3 No. 33515-1-III; 33516-0-III State v. McMeans; State v. Watlamet

The jury rejected the defense and convicted the defendants as charged. They

timely appealed to this court.

ANALYSIS

This appeal reprises the prosecutorial vindictiveness claim and also asserts that the

trial court erred in declining to instruct on a defense of free exercise of religion. We

address the vindictiveness claim before turning to the instructional error argument.

Prosecutorial Vindictiveness

Defendants argue that the decision to refile charges in superior court was the result

of prosecutorial vindictiveness. This argument fails both legally and factually. The

governing state precedent controls our decision.

Prosecutorial vindictiveness is the filing of increased or more serious charges in

response to a defendant's exercise of a constitutional or procedural right. State v. Korum,

157 Wn.2d 614,627, 141 P.3d 13 (2006). An action is only vindictive if it is designed to

penalize the defendant. 2 Id. This doctrine works as a limited check on the otherwise

broad discretion enjoyed by the prosecuting attorney to file charges. State v. Lewis, 115

Wn.2d 294, 299, 797 P.2d 1141 (1990).

2 Because the essence of vindictiveness is retaliation, the doctrine has not been applied to the prosecutor's initial decision to file charges. See Korum, 157 Wn.2d at 655- 662 (J.M. Johnson, J., concurring in part). We presume that is why the appellants do not press their trial court argument that the original district court filing was vindictive.

4 No. 33515-1-III; 33516-0-III State v. McMeans; State v. Watlamet

The Sentencing Reform Act of 1981, chapter 9.94A RCW (SRA), was designed to

prevent judicial intrusion into the prosecutorial decision to file, or not file, charges. See

generally DAVID BOERNER, SENTENCING IN WASHINGTON§ 12.24, at 12-47 (1985). To

that end, the SRA provides guidelines for prosecutors that do not constitute an

enforceable right. Id., at 12-46; RCW 9.94A.401. The prosecutor "should file charges

which adequately describe the nature of the defendant's conduct," and should not

overcharge a crime in order to obtain a guilty plea. RCW 9.94A.411(2)(a)(i), (ii).

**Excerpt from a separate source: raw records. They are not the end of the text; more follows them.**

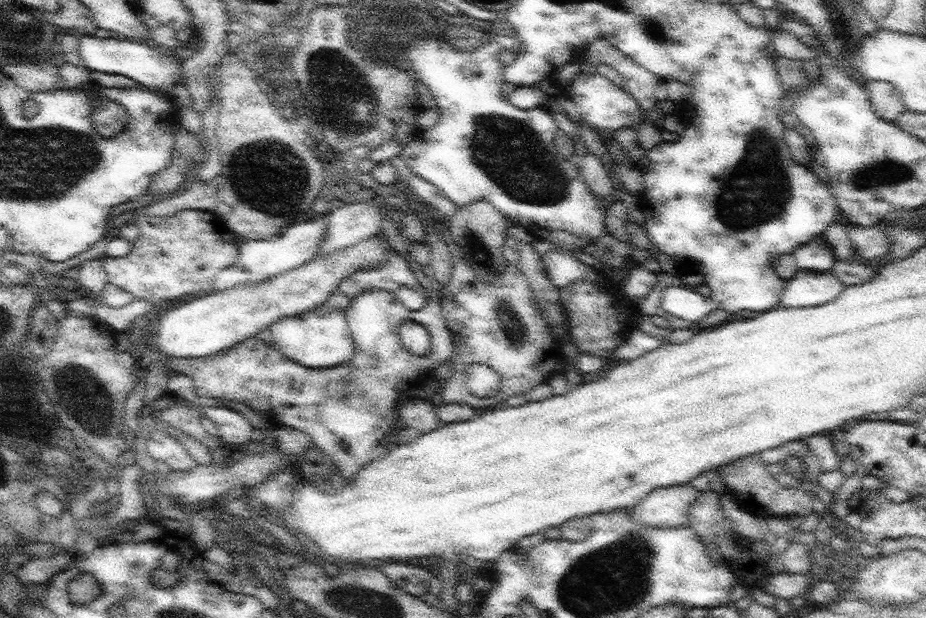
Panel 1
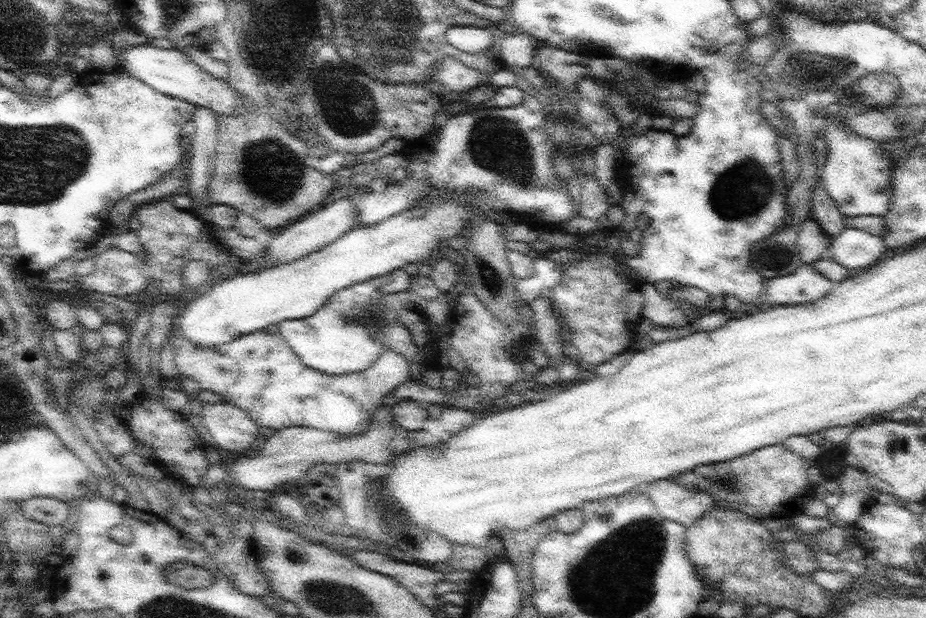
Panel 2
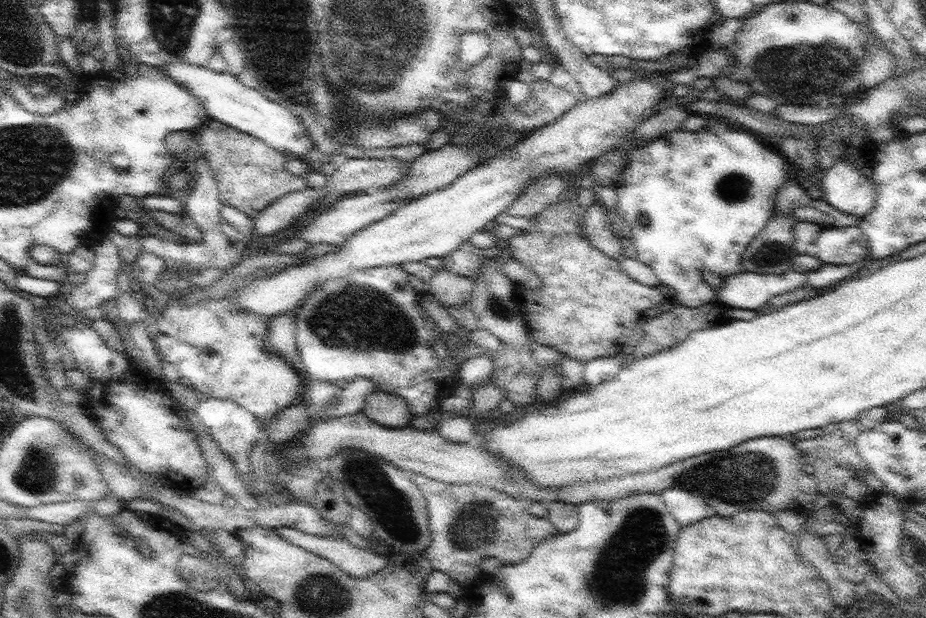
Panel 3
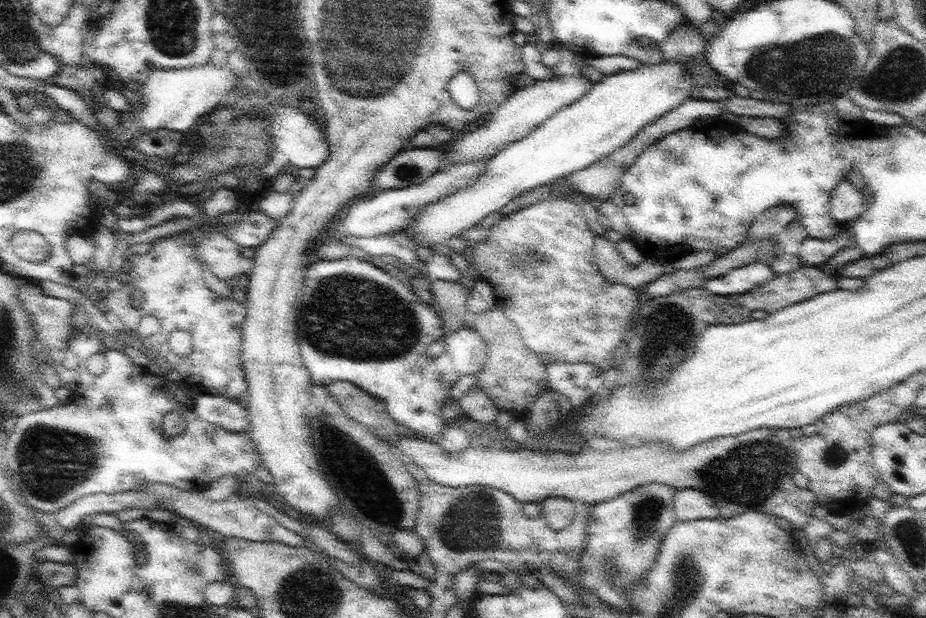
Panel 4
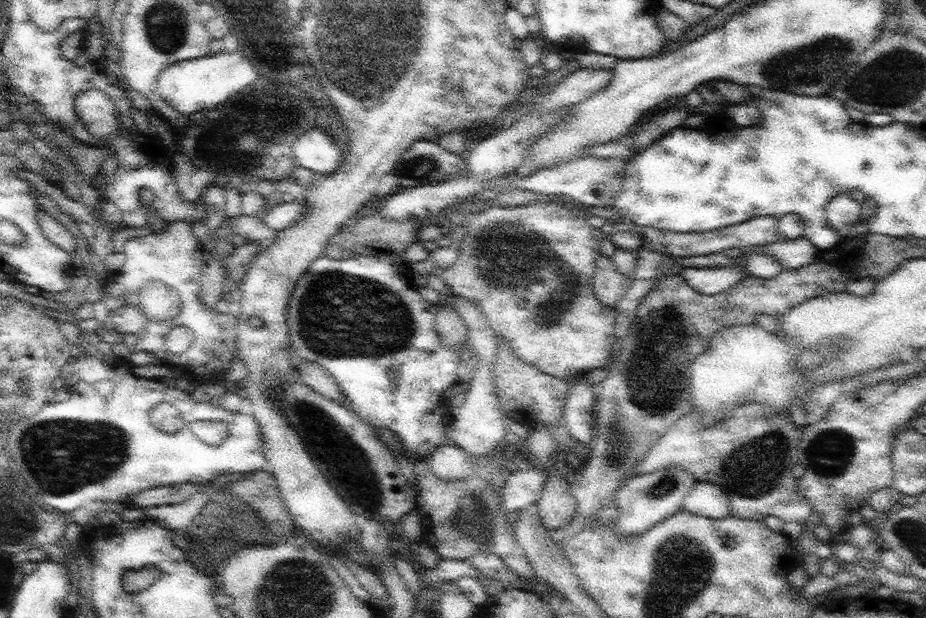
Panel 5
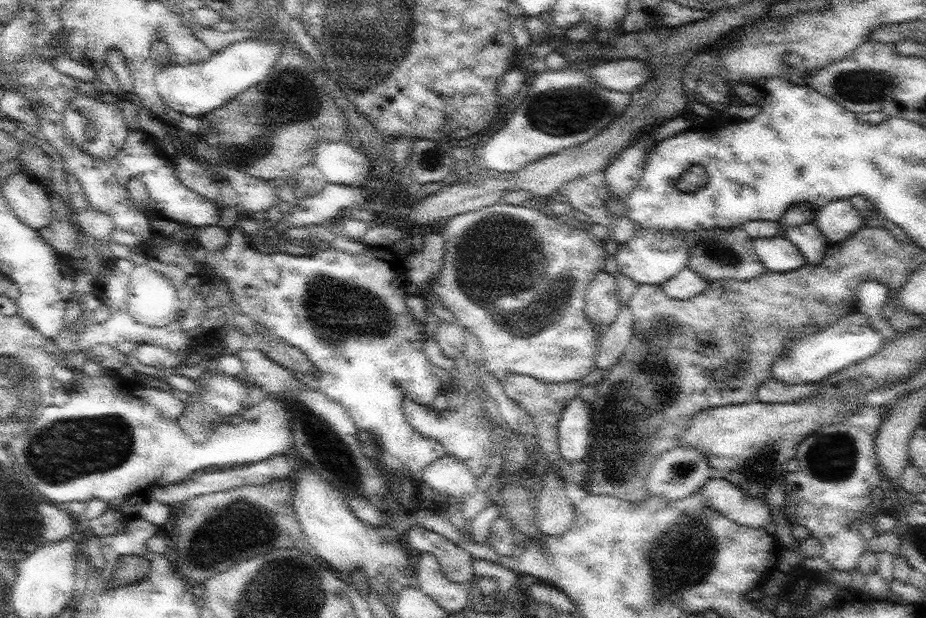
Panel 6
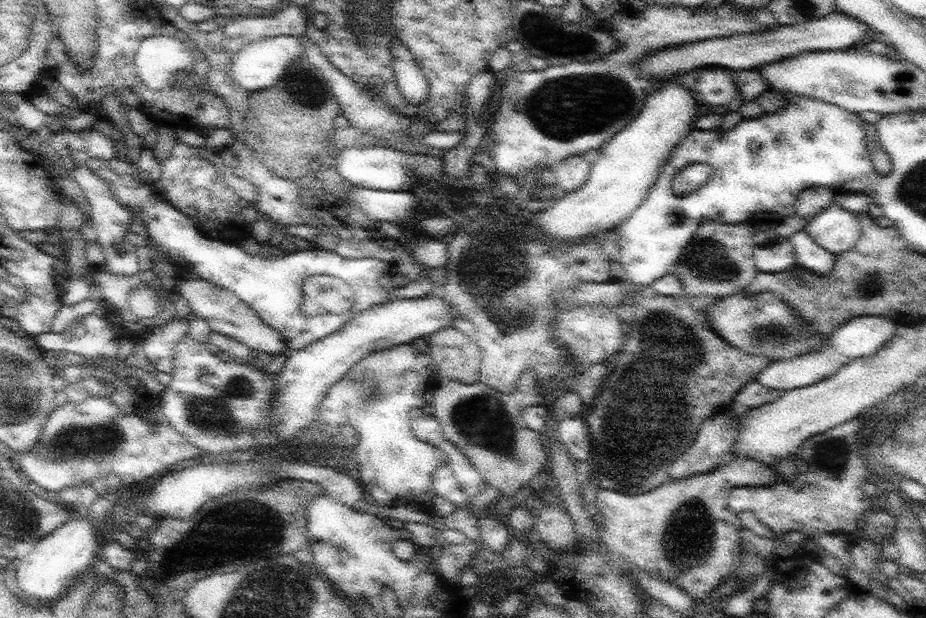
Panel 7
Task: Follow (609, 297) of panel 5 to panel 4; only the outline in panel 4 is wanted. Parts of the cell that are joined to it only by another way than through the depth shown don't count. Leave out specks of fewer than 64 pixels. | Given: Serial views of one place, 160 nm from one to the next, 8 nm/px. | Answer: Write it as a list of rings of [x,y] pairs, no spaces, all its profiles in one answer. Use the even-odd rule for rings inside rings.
[[[603,235],[595,237],[594,248],[595,261],[602,276],[614,285],[643,288],[663,274],[674,271],[673,262],[662,262],[650,258],[646,258],[640,265],[633,267],[619,253],[617,243],[610,242]]]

However, the prosecutor may charge "other offenses" if they will "significantly enhance"

the State's case. RCW 9.94A.411(2)(a)(i)(A).

This approach is one that encourages plea bargains, with the prosecutor filing what

he or she believes is the appropriate minimum charge. Instead of filing numerous counts

in order to dismiss most, "the initial charges are to be realistic charges which adequately,

but not exhaustively, describe the nature of the defendant's conduct, filed with the

expectation that they will not be reduced unless the circumstances on which they were • based change." 3 Boerner, supra, § 12.20, at 12-34.